Being quarantined because of COVID-19 could have you worried about increasing your utility bill. Naturally, spending more time at home means spending more money on your home. Plus, using more energy will contribute to your household footprint.
Take a look at 6 easy and inexpensive ways to make your home more energy efficient in the wake of the Coronavirus.
1. Swap Your Desktop for a Laptop or Tablet
Widespread Shelter in Place orders and increased community awareness has turned a lot of America’s workforce into telecommuters. Whether you use your own computer or company equipment, plugging a desktop computer into your wall is going to suck out much more electricity than a laptop or tablet.
If you have the ability, try to use the device that requires the least amount of energy. If you can’t switch to a more efficient option, keep your screen brightness at a low level and turn your sound off when not in use.
2. Stick to a Schedule
Spending most, if not all, of your day indoors can mess with your sense of time. As a result, it’s easy to end up spreading your work throughout the day. This means more time with the lights, AC, and power strip on.
Limiting your most energy-dependent activities to specific times throughout the day will keep you from unnecessarily running devices and appliances.
Keeping yourself on a rigid routine is great for your mental and physical well being, which will put you in the best position to start new habits. Reduce your energy consumption, and improve your peace of mind at the same time.
3. Turn Down the Heater or AC
Depending on where you live around the country, you could be facing increased heating or cooling costs as a result of spending more time at home. By shifting the temperature in your house by just a few degrees, you can shave hundreds from your utility costs each year.
Since you’ll be in the comfort of your own abode, you can simply grab a blanket or throw on a sweater if you’re feeling chilly. Even if you’re working from home and the humid summer temps are starting to creep in, you can strip down as much as you’d like as long as you aren’t on a video call.
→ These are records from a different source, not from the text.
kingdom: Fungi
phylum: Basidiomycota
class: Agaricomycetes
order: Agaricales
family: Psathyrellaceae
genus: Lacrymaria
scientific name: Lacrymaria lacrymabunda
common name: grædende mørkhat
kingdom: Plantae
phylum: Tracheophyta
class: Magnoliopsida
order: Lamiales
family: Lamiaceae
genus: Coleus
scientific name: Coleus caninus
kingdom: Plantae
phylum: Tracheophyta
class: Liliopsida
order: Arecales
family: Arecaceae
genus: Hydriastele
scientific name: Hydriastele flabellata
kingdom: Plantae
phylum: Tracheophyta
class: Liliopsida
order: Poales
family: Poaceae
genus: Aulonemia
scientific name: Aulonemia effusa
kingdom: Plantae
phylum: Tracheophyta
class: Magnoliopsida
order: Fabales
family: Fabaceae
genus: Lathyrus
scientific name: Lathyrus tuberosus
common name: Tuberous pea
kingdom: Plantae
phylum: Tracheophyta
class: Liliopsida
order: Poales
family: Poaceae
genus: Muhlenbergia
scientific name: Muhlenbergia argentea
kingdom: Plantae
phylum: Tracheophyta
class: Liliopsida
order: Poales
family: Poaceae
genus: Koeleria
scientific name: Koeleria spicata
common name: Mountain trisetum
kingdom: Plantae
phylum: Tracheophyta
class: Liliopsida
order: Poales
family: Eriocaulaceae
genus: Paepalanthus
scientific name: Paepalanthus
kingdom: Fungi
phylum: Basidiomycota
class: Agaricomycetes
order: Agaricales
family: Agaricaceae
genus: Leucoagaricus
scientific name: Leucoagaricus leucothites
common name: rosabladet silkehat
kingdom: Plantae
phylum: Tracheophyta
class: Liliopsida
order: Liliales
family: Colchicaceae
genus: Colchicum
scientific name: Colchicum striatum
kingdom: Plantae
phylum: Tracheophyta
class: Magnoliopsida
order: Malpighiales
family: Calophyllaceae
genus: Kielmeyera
Being home gives you the advantage of controlling the rest of your environment, so you don’t have to rely on your HVAC system to stay comfortable.
4. Put Away Your Space Heater
While they might be small in most cases, space heaters are energy-burning monsters that can easily cause your power bill to skyrocket. They also distribute heat unevenly, so you need to keep them on longer to warm up a room.
In general, using fewer appliances during your time at home will help you prevent a surprise surge in utility costs.
Instead of plugging one in, bundle up and make a cup of tea and enjoy the hundreds you can save by eliminating just one appliance from your household.
5. Use Efficient Lighting
Switching out standard bulbs for an energy-efficient alternative can save you upwards of $50 a year in lighting costs alone. While this project would require an initial investment, eco-friendly bulbs can last years before needing to be replaced.
Additionally, you should always be mindful of the light sources you’re turning on and off through the house. Positioning your desk near a window could give you even more lights-off time, and using lamps instead of ceiling lights and sconces can reduce the overall amount you’d need.
Choosing smart lighting can also keep your home cooler, which can reduce your electricity consumption as the weather starts to warm up.
6. Only Turn On Appliances When in Use
In that same vein, it’s important to keep an eye on the appliances you use throughout the day. It’s easy to leave tools and devices on as you move from room to room, but you could be passively siphoning energy without even knowing it.
Start making it a habit to turn off your appliances as soon as you’re finished with each task. You’ll save energy, and you’ll keep your home safer by preventing fire hazards and other dangers.
Coronavirus might have turned a lot of lives upside down, but you can still consume energy consciously while in self isolation. Try these affordable, energy-saving tips to lower your power bill and carbon footprint without leaving your home.